Ihr Leben lang litt Frida Kahlo unter den Folgen des Unfalls, musste sich zahllosen Operationen unterziehen, wurde in Gips- und Stahlkorsette gezwängt, lebte verzweifelt gegen den Schmerz an - mit Alkohol, mit Drogen - oder verwandelte den Schmerz in Kunst. Zum körperlichen Schmerz kam der seelische, die komplizierte, leidenschaftliche Liebe zu Diego Rivera, dem rund zwanzig Jahre älteren mexikanischen Malerstar, den sie 1929 im Alter von 22 Jahren geheiratet hatte. Für ihre Eltern war es die Verbindung eines Elefanten mit einer Taube. Doch dieses äußerlich so irritierend ungleiche Paar verband vieles: die Malerei, die kommunistisch-revolutionäre Gesinnung und die tiefe Verwurzelung in der indigenen mexikanischen Tradition.
Diego betrog Frida oft und in demütigender Weise, sogar mit ihrer jüngeren Schwester Cristina. Skrupellos ließ er sich seine Promiskuität vom Hausarzt als körperliche Notwendigkeit bescheinigen. „Ich war in meinem Leben Opfer zweier schwerer Unfälle. Der erste geschah, als ich von einer Straßenbahn erfasst wurde. Der zweite, der mir widerfuhr, ist Diego“, bekannte Frida. Sie reagierte ihrerseits, hatte Affären mit Frauen und Männern, darunter auch Leo Trotzki, dem sie auf der Flucht vor Stalin knapp zwei Jahre lang im "Blauen Haus" Unterschlupf gewährte. 1939 ließen sich Diego und Frida scheiden, im darauffolgenden Jahr heirateten sie einander erneut.

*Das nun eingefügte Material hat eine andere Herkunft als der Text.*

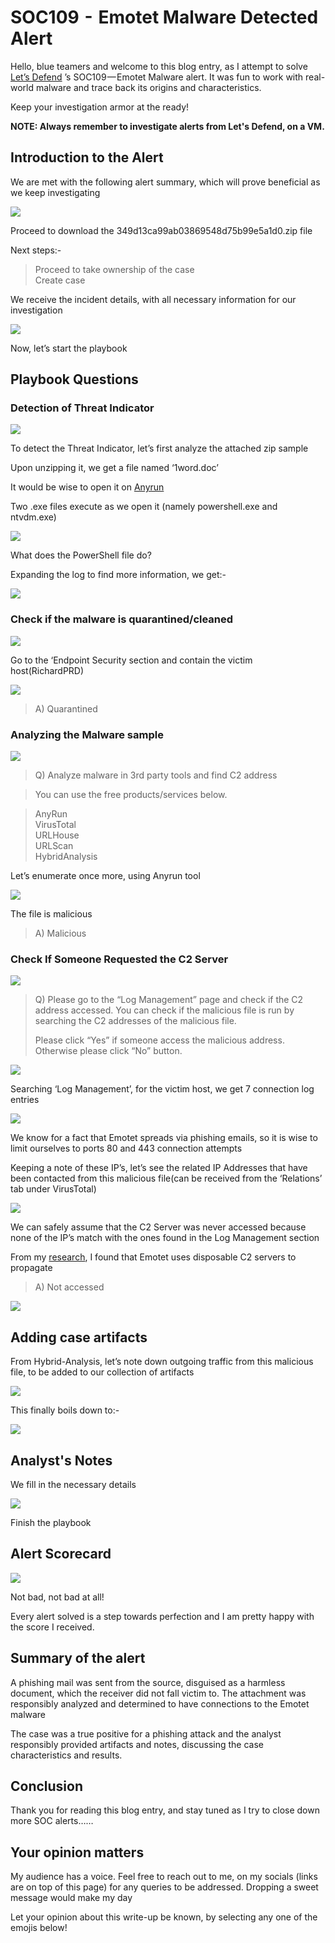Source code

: # SOC109  -  Emotet Malware Detected Alert

Hello, blue teamers and welcome to this blog entry, as I attempt to solve [Let’s Defend](https://letsdefend.io) ’s SOC109 — Emotet Malware alert. It was fun to work with real-world malware and trace back its origins and characteristics.

Keep your investigation armor at the ready!

**NOTE: Always remember to investigate alerts from Let's Defend, on a VM.**

## Introduction to the Alert

We are met with the following alert summary, which will prove beneficial as we keep investigating              &#x20;

&#x20;                              ![](https://cdn-images-1.medium.com/max/1000/1\*XgS2p0b2hXMBxNFR3kztSA.png)

Proceed to download the 349d13ca99ab03869548d75b99e5a1d0.zip file

Next steps:-

> Proceed to take ownership of the case\
> Create case

We receive the incident details, with all necessary information for our investigation

&#x20;                                          ![](https://cdn-images-1.medium.com/max/1000/1\*kpfcJfmbxQQ43mhM0-wwxg.png)

Now, let’s start the playbook

## Playbook Questions

### Detection of Threat Indicator

&#x20;                                         ![](https://cdn-images-1.medium.com/max/1000/1\*kUCe2TDE9fnws5iPZsSBag.png)

To detect the Threat Indicator, let’s first analyze the attached zip sample

Upon unzipping it, we get a file named ‘1word.doc’

It would be wise to open it on [Anyrun](https://any.run)

Two .exe files execute as we open it (namely powershell.exe and ntvdm.exe)

&#x20;                                       ![](https://cdn-images-1.medium.com/max/1000/1\*BVbj\_JZdybf9GdH-oy3G8g.png)

What does the PowerShell file do?

Expanding the log to find more information, we get:-

&#x20;                                       ![](https://cdn-images-1.medium.com/max/1000/1\*SF-g6pRWqN0k6UhlezzBag.png)

### Check if the malware is quarantined/cleaned

&#x20;                                        ![](https://cdn-images-1.medium.com/max/1000/1\*Bo6NtYqBhQI0Mer13U8ApQ.png)

Go to the ‘Endpoint Security section and contain the victim host(RichardPRD)

&#x20;                                        ![](https://cdn-images-1.medium.com/max/1000/1\*twSODZQynhjyCR35088jEQ.png)

> &#x20;A) Quarantined

### Analyzing the Malware sample

&#x20;                                           ![](https://cdn-images-1.medium.com/max/1000/1\*LIiqX2-lB2nel46sLwHY1Q.png)

> Q) Analyze malware in 3rd party tools and find C2 address

> You can use the free products/services below.

> AnyRun\
> VirusTotal\
> URLHouse\
> URLScan\
> HybridAnalysis

Let’s enumerate once more, using Anyrun tool

&#x20;                                             ![](https://cdn-images-1.medium.com/max/1000/1\*SQ6RgKn8gy7zM7djIR3wvw.png)

The file is malicious

> A) Malicious

### Check If Someone Requested the C2 Server

&#x20;                                           ![](https://cdn-images-1.medium.com/max/1000/1\*-RTISL2bHxhEc7pG5EdUog.png)

> Q) Please go to the “Log Management” page and check if the C2 address accessed. You can check if the malicious file is run by searching the C2 addresses of the malicious file.
>
> Please click “Yes” if someone access the malicious address. Otherwise please click “No” button.

&#x20;                                               ![](https://cdn-images-1.medium.com/max/1000/1\*-RTISL2bHxhEc7pG5EdUog.png)

Searching ‘Log Management’, for the victim host, we get 7 connection log entries

&#x20;                                               ![](https://cdn-images-1.medium.com/max/1000/1\*f\_6i3GhAzuTDOrUr51HYAQ.png)

We know for a fact that Emotet spreads via phishing emails, so it is wise to limit ourselves to ports 80 and 443 connection attempts

Keeping a note of these IP’s, let’s see the related IP Addresses that have been contacted from this malicious file(can be received from the ‘Relations’ tab under VirusTotal)

&#x20;                                          ![](https://cdn-images-1.medium.com/max/1000/1\*ejj-X99yh0LNERDenNPIjw.png)

We can safely assume that the C2 Server was never accessed because none of the IP’s match with the ones found in the Log Management section

From my [research](https://www.sentinelone.com/blog/emotet-story-of-disposable-c2-servers/), I found that Emotet uses disposable C2 servers to propagate&#x20;

> A) Not accessed

&#x20;                                            ![](https://cdn-images-1.medium.com/max/1000/1\*C\_Cb69wbYZGTy4U4RLORlQ.png)

## Adding case artifacts&#x20;

From Hybrid-Analysis, let’s note down outgoing traffic from this malicious file, to be added to our collection of artifacts

&#x20;                                              ![](https://cdn-images-1.medium.com/max/1000/1\*w3G-CyjJ9z2aY2EOheeqPw.png)

This finally boils down to:-&#x20;

&#x20;                                             ![](https://cdn-images-1.medium.com/max/1000/1\*1-VachJyqT4Us92WGV2LkA.png)

## Analyst's Notes

We fill in the necessary details&#x20;

&#x20;                                            ![](https://cdn-images-1.medium.com/max/1000/1\*8B2j9K9JURT\_qX1DIP2KpQ.png)

Finish the playbook

## Alert Scorecard

&#x20;                                             ![](https://cdn-images-1.medium.com/max/1000/1\*yi4dzJk-S2Mimdvy3iEOBw.png)

Not bad, not bad at all!

Every alert solved is a step towards perfection and I am pretty happy with the score I received.

## S**ummary of the alert**

A phishing mail was sent from the source, disguised as a harmless document, which the receiver did not fall victim to. The attachment was responsibly analyzed and determined to have connections to the Emotet malware

The case was a true positive for a phishing attack and the analyst responsibly provided artifacts and notes, discussing the case characteristics and results.

## Conclusion

Thank you for reading this blog entry, and stay tuned as I try to close down more SOC alerts……

## Your opinion matters

My audience has a voice. Feel free to reach out to me, on my socials (links are on top of this page) for any queries to be addressed. Dropping a sweet message would make my day

Let your opinion about this write-up be known, by selecting any one of the emojis below!
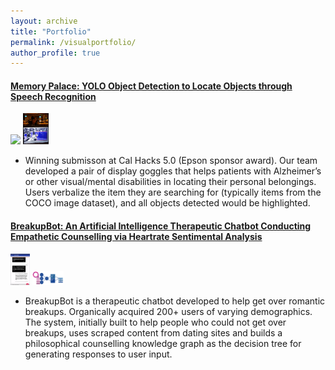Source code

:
 ```yaml
---
layout: archive
title: "Portfolio"
permalink: /visualportfolio/
author_profile: true
---
```


#### [Memory Palace: YOLO Object Detection to Locate Objects through Speech Recognition](https://dattasiddhartha-3.github.io/portfolio/10000memorypalace/)

<img src="https://he-s3.s3.amazonaws.com/media/sprint/cal-hacks-50/team/475490/e253ebdepson_goggles_lq.PNG" height="50"> <img src="/images/moverioimage.PNG" height="50">

* Winning submisson at Cal Hacks 5.0 (Epson sponsor award). Our team developed a pair of display goggles that helps patients with Alzheimer’s or other visual/mental disabilities in locating their personal belongings. Users verbalize the item they are searching for (typically items from the COCO image dataset), and all objects detected would be highlighted.

#### [BreakupBot: An Artificial Intelligence Therapeutic Chatbot Conducting Empathetic Counselling via Heartrate Sentimental Analysis]()

 <img src="/images/bb1.png" height="50"> <img src="/images/pipeline.PNG" width="50">

* BreakupBot is a therapeutic chatbot developed to help get over romantic breakups. Organically acquired 200+ users of varying demographics. The system, initially built to help people who could not get over breakups, uses scraped content from dating sites and builds a philosophical counselling knowledge graph as the decision tree for generating responses to user input.

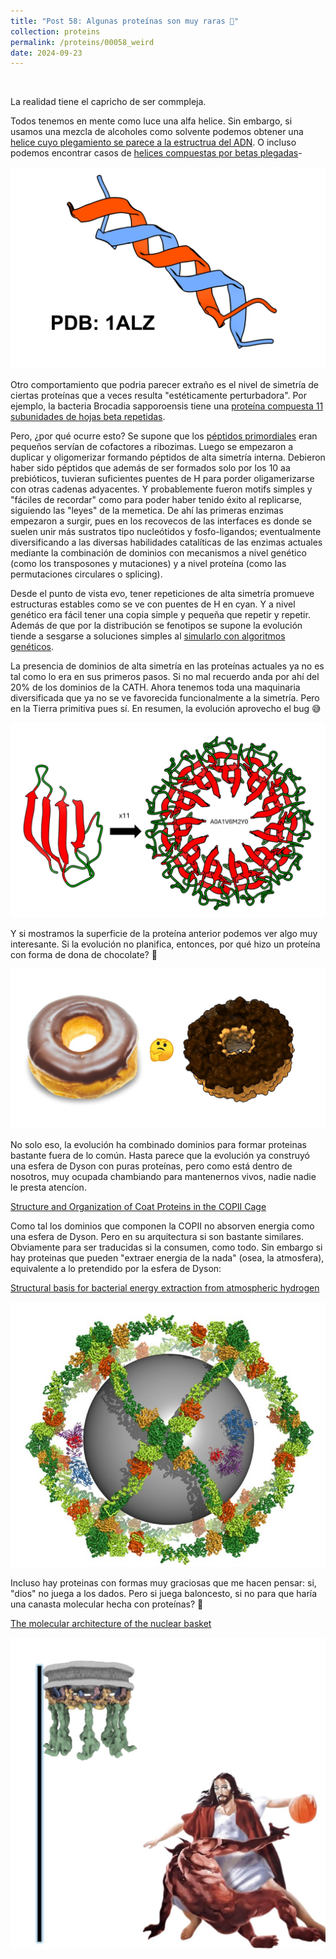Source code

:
```yaml
---
title: "Post 58: Algunas proteínas son muy raras 🧐"
collection: proteins
permalink: /proteins/00058_weird
date: 2024-09-23
---
```


&nbsp;


La realidad tiene el capricho de ser commpleja. 

Todos tenemos en mente como luce una alfa helice. Sin embargo, si usamos una mezcla de alcoholes como solvente podemos obtener una [helice cuyo plegamiento se parece a la estructrua del ADN](https://www.rcsb.org/structure/1alz). O incluso podemos encontrar casos de [helices compuestas por betas plegadas](https://www.rcsb.org/structure/3A1M)-

![img](/images/proteins/00058_weird1.jpg)


Otro comportamiento que podria parecer extraño es el nivel de simetría de ciertas proteínas que a veces resulta "estéticamente perturbadora". Por ejemplo, la bacteria Brocadia sapporoensis tiene una [proteína compuesta 11 subunidades de hojas beta repetidas](https://www.uniprot.org/uniprotkb/A0A1V6M2Y0/entry#structure).

Pero, ¿por qué ocurre esto? Se supone que los [péptidos primordiales](https://miangoar.github.io/proteins/00035_dan) eran pequeños servían de cofactores a ribozimas. Luego se empezaron a duplicar y oligomerizar formando péptidos de alta simetría interna. Debieron haber sido péptidos que además de ser formados solo por los 10 aa prebióticos, tuvieran suficientes puentes de H para porder oligamerizarse con otras cadenas adyacentes.
Y probablemente fueron motifs simples y "fáciles de recordar" como para poder haber tenido éxito al replicarse, siguiendo las "leyes" de la memetica. De ahí las primeras enzimas empezaron a surgir, pues en los recovecos de las interfaces es donde se suelen unir más sustratos tipo nucleótidos y fosfo-ligandos; eventualmente diversificando a las diversas habilidades catalíticas de las enzimas actuales mediante la combinación de dominios con mecanismos a nivel genético (como los transposones y mutaciones) y a nivel proteína (como las permutaciones circulares o splicing).

Desde el punto de vista evo, tener repeticiones de alta simetría promueve estructuras estables como se ve con puentes de H en cyan. Y a nivel genético era fácil tener una copia simple y pequeña que repetir y repetir. Además de que por la distribución se fenotipos se supone la evolución tiende a sesgarse a soluciones simples al [simularlo con algoritmos genéticos](https://x.com/evoluchico/status/1503307804043583488).

La presencia de dominios de alta simetría en las proteínas actuales ya no es tal como lo era en sus primeros pasos. Si no mal recuerdo anda por ahí del 20% de los dominios de la CATH. Ahora tenemos toda una maquinaria diversificada que ya no se ve favorecida funcionalmente a la simetría. Pero en la Tierra primitiva pues sí. En resumen, la evolución aprovecho el bug 😅


![img](/images/proteins/00058_weird2.jpg)

Y si mostramos la superficie de la proteína anterior podemos ver algo muy interesante. Si la evolución no planifica, entonces, por qué hizo un proteína con forma de dona de chocolate? 🤔

![img](/images/proteins/00058_weird3.jpg)


No solo eso, la evolución ha combinado dominios para formar proteinas bastante fuera de lo común. Hasta parece que la evolución ya construyó una esfera de Dyson con puras proteínas, pero como está dentro de nosotros, muy ocupada chambiando para mantenernos vivos, nadie nadie le presta atencíon.

[Structure and Organization of Coat Proteins in the COPII Cage](https://pubmed.ncbi.nlm.nih.gov/17604721/)

Como tal los dominios que componen la COPII no absorven energia como una esfera de Dyson. Pero en su arquitectura si son bastante similares. Obviamente para ser traducidas si la consumen, como todo. Sin embargo si hay proteinas que pueden "extraer energia de la nada" (osea, la atmosfera), equivalente a lo pretendido por la esfera de Dyson:

[Structural basis for bacterial energy extraction from atmospheric hydrogen](https://www.nature.com/articles/s41586-023-05781-7)

![img](/images/proteins/00058_weird4.jpg)


Incluso hay proteinas con formas muy graciosas que me hacen pensar: si, "dios" no juega a los dados. Pero si juega baloncesto, si no para que haría una canasta molecular hecha con proteínas? 🤨

[The molecular architecture of the nuclear basket](https://www.cell.com/cell/fulltext/S0092-8674(24)00780-3)


![img](/images/proteins/00058_weird5.jpg)
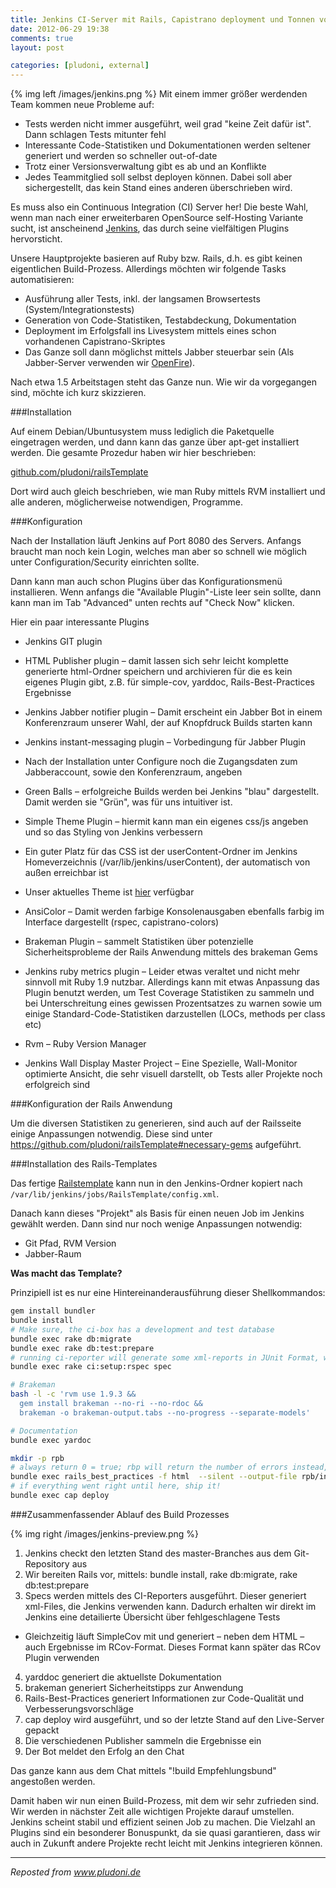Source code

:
 ```yaml
---
title: Jenkins CI-Server mit Rails, Capistrano deployment und Tonnen von Statistik
date: 2012-06-29 19:38
comments: true
layout: post

categories: [pludoni, external]
---
```


{% img left /images/jenkins.png %}
Mit einem immer größer werdenden Team kommen neue Probleme auf:


* Tests werden nicht immer ausgeführt, weil grad "keine Zeit dafür ist". Dann schlagen Tests mitunter fehl
* Interessante Code-Statistiken und Dokumentationen werden seltener generiert und werden so schneller out-of-date
* Trotz einer Versionsverwaltung gibt es ab und an Konflikte
* Jedes Teammitglied soll selbst deployen können. Dabei soll aber sichergestellt, das kein Stand eines anderen überschrieben wird.

Es muss also ein Continuous Integration (CI) Server her!
Die beste Wahl, wenn man nach einer erweiterbaren OpenSource self-Hosting Variante sucht, ist anscheinend <a href="http://jenkins-ci.org/">Jenkins</a>, das durch seine vielfältigen Plugins hervorsticht.

Unsere Hauptprojekte basieren auf Ruby bzw. Rails, d.h. es gibt keinen eigentlichen Build-Prozess. Allerdings möchten wir folgende Tasks automatisieren:


* Ausführung aller Tests, inkl. der langsamen Browsertests (System/Integrationstests)
* Generation von Code-Statistiken, Testabdeckung, Dokumentation
* Deployment im Erfolgsfall ins Livesystem mittels eines schon vorhandenen Capistrano-Skriptes
*  Das Ganze soll dann möglichst mittels Jabber steuerbar sein (Als Jabber-Server verwenden wir <a href="http://www.igniterealtime.org/projects/openfire/">OpenFire</a>).

Nach etwa 1.5 Arbeitstagen steht das Ganze nun. Wie wir da vorgegangen sind, möchte ich kurz skizzieren.


###Installation


Auf einem Debian/Ubuntusystem muss lediglich die Paketquelle eingetragen werden, und dann kann das ganze über apt-get installiert werden. Die gesamte Prozedur haben wir hier beschrieben:

<a href="https://github.com/pludoni/railsTemplate">github.com/pludoni/railsTemplate</a>

Dort wird auch gleich beschrieben, wie man Ruby mittels RVM installiert und alle anderen, möglicherweise notwendigen, Programme.


###Konfiguration


Nach der Installation läuft Jenkins auf Port 8080 des Servers. Anfangs braucht man noch kein Login, welches man aber so schnell wie möglich unter Configuration/Security einrichten sollte.

Dann kann man auch schon Plugins über das Konfigurationsmenü installieren. Wenn anfangs die "Available Plugin"-Liste leer sein sollte, dann kann man im Tab "Advanced" unten rechts auf "Check Now" klicken.

Hier ein paar interessante Plugins


* Jenkins GIT plugin
* HTML Publisher plugin – damit lassen sich sehr leicht komplette generierte html-Ordner speichern und archivieren für die es kein eigenes Plugin gibt, z.B. für simple-cov, yarddoc, Rails-Best-Practices Ergebnisse
* Jenkins Jabber notifier plugin – Damit erscheint ein Jabber Bot in einem Konferenzraum unserer Wahl, der auf Knopfdruck Builds starten kann

* Jenkins instant-messaging plugin – Vorbedingung für Jabber Plugin
* Nach der Installation unter Configure noch die Zugangsdaten zum Jabberaccount, sowie den Konferenzraum, angeben


* Green Balls – erfolgreiche Builds werden bei Jenkins "blau" dargestellt. Damit werden sie "Grün", was für uns intuitiver ist.
* Simple Theme Plugin – hiermit kann man ein eigenes css/js angeben und so das Styling von Jenkins verbessern

* Ein guter Platz für das CSS ist der userContent-Ordner im Jenkins Homeverzeichnis (/var/lib/jenkins/userContent), der automatisch von außen erreichbar ist
* Unser aktuelles Theme ist <a href="https://github.com/pludoni/pludoni-jenkins-theme">hier</a> verfügbar


* AnsiColor – Damit werden farbige Konsolenausgaben ebenfalls farbig im Interface dargestellt (rspec, capistrano-colors)
* Brakeman Plugin – sammelt Statistiken über potenzielle Sicherheitsprobleme der Rails Anwendung mittels des brakeman Gems
* Jenkins ruby metrics plugin – Leider etwas veraltet und nicht mehr sinnvoll mit Ruby 1.9 nutzbar. Allerdings kann mit etwas Anpassung das Plugin benutzt werden, um Test Coverage Statistiken zu sammeln und bei Unterschreitung eines gewissen Prozentsatzes zu warnen sowie um einige Standard-Code-Statistiken darzustellen (LOCs, methods per class etc)
* Rvm – Ruby Version Manager
* Jenkins Wall Display Master Project – Eine Spezielle, Wall-Monitor optimierte Ansicht, die sehr visuell darstellt, ob Tests aller Projekte noch erfolgreich sind

###Konfiguration der Rails Anwendung


Um die diversen Statistiken zu generieren, sind auch auf der Railsseite einige Anpassungen notwendig. Diese sind unter <a href="https://github.com/pludoni/railsTemplate#necessary-gems">https://github.com/pludoni/railsTemplate#necessary-gems</a> aufgeführt.


###Installation des Rails-Templates


Das fertige <a href="https://raw.github.com/pludoni/railsTemplate/master/config.xml">Railstemplate</a> kann nun in den Jenkins-Ordner kopiert nach ```/var/lib/jenkins/jobs/RailsTemplate/config.xml```.

Danach kann dieses "Projekt" als Basis für einen neuen Job im Jenkins gewählt werden. Dann sind nur noch wenige Anpassungen notwendig:

* Git Pfad, RVM Version
* Jabber-Raum

**Was macht das Template?**

Prinzipiell ist es nur eine Hintereinanderausführung dieser Shellkommandos:

```bash
gem install bundler
bundle install
# Make sure, the ci-box has a development and test database
bundle exec rake db:migrate
bundle exec rake db:test:prepare
# running ci-reporter will generate some xml-reports in JUnit Format, which jenkins understands
bundle exec rake ci:setup:rspec spec

# Brakeman
bash -l -c 'rvm use 1.9.3 &&
  gem install brakeman --no-ri --no-rdoc &&
  brakeman -o brakeman-output.tabs --no-progress --separate-models'

# Documentation
bundle exec yardoc

mkdir -p rpb
# always return 0 = true; rbp will return the number of errors instead, which will fail the build
bundle exec rails_best_practices -f html  --silent --output-file rpb/index.html || true
# if everything went right until here, ship it!
bundle exec cap deploy
```

###Zusammenfassender Ablauf des Build Prozesses

{% img right /images/jenkins-preview.png %}

1. Jenkins checkt den letzten Stand des master-Branches aus dem Git-Repository aus
2. Wir bereiten Rails vor, mittels: bundle install, rake db:migrate, rake db:test:prepare
3. Specs werden mittels des CI-Reporters ausgeführt. Dieser generiert xml-Files, die Jenkins verwenden kann. Dadurch erhalten wir direkt im Jenkins eine detailierte Übersicht über fehlgeschlagene Tests
  * Gleichzeitig läuft SimpleCov mit und generiert – neben dem HTML – auch Ergebnisse im RCov-Format. Dieses Format kann später das RCov Plugin verwenden
4. yarddoc generiert die aktuellste Dokumentation
5. brakeman generiert Sicherheitstipps zur Anwendung
5. Rails-Best-Practices generiert Informationen zur Code-Qualität und Verbesserungsvorschläge
5. cap deploy wird ausgeführt, und so der letzte Stand auf den Live-Server gepackt
5. Die verschiedenen Publisher sammeln die Ergebnisse ein
5. Der Bot meldet den Erfolg an den Chat


Das ganze kann aus dem Chat mittels "!build Empfehlungsbund" angestoßen werden.

Damit haben wir nun einen Build-Prozess, mit dem wir sehr zufrieden sind. Wir werden in nächster Zeit alle wichtigen Projekte darauf umstellen. Jenkins scheint stabil und effizient seinen Job zu machen. Die Vielzahl an Plugins sind ein besonderer Bonuspunkt, da sie quasi garantieren, dass wir auch in Zukunft andere Projekte recht leicht mit Jenkins integrieren können.

---
<i>Reposted from <a href='http://www.pludoni.de/node/1098' rel='canonical'>www.pludoni.de</a></i>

„Trotz meiner langen Krankheit fühle ich eine riesige Lebenslust“, heißt es noch 1953 im Tagebuch. Wenige Tage vor ihrem Tod schrieb sie auf das ebenfalls in der Casa Azul ausgestellte Wassermelonen-Bildnis „viva la vida“. Ein letztes Bekenntnis.
Sie starb 1954, zermartert von körperlichen Qualen. Noch ein Jahr zuvor war ihr das rechte Bein wegen des beginnenden Wundbrands bis zum Knie amputiert worden. Ob es eine Lungenembolie oder doch Selbstmord war, bleibt im Dunkeln. Diego Rivera schob durch die Verweigerung einer Obduktion allen Nachforschungen einen Riegel vor.
Das prähispanische Urnengefäß mit ihrer Asche beschließt den Lebenskreis Frida Kahlos in der Casa Azul. Hinter blauen Mauern bewahrt das Haus die Erinnerung an diese faszinierende Künstlerin, die sich mit staunenswerter Kraft dem Leben stellte.